Every day we human beings benefit from the kindness, the generosity, the compassion, the Chesed, of God. Through the falling of the rain and the growing of the grasses, in our breathing of the air, we human beings are able to eat and drink and are sustained in this world. Just as we benefit from God’s chesed, we must pass that chesed on to our fellow human beings. We have to pay it forward. Thus, the entire world is sustained on a daily basis by God’s goodness flowing through us. The Slonimer Rebbe teaches that if we fail to perform an act of chesed on a particular day, it is not even considered “a day” in our lives.
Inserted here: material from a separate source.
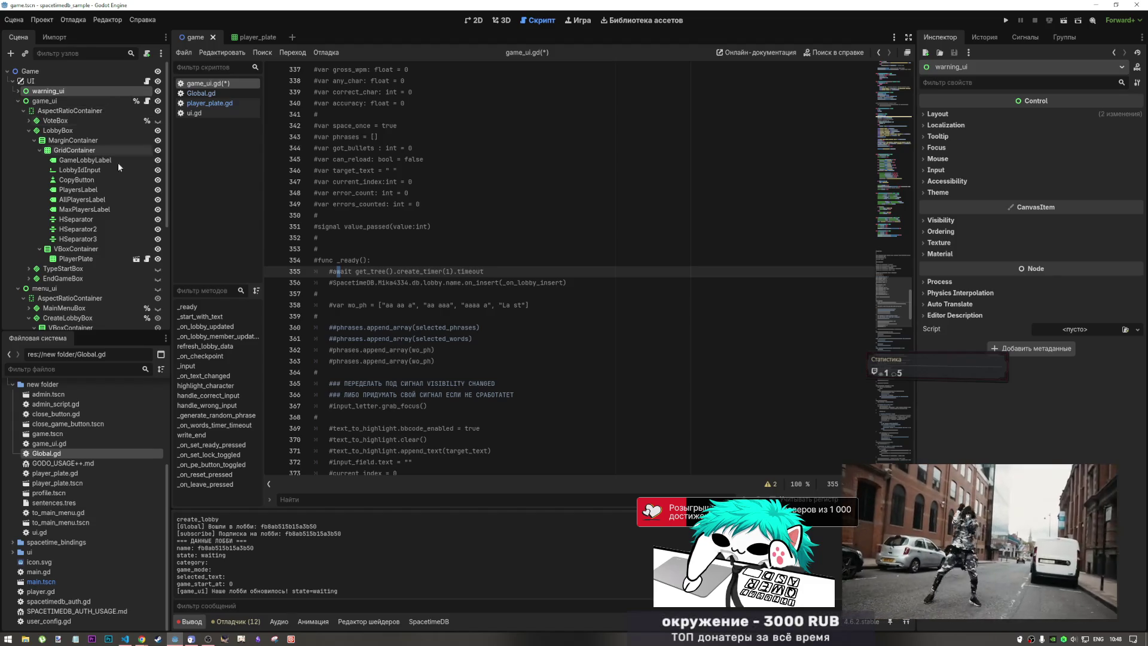
{"action": "scroll", "coordinate": [344, 257], "scroll_direction": "down", "scroll_amount": 10}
At the conclusion of our Torah reading this week, we are told: “These are the days of the years of the life of Abraham, which he lived – a hundred and seventy-five.” Why does the Torah add the words “which he lived”? These words tell us that Abraham lived his life fully – not one day was wasted. Each day he performed acts of kindness, of generosity, of love, of caring, and each day was accounted a “day” in his life. It is not how long we live, it is how we live, that determine the “days” of our lives.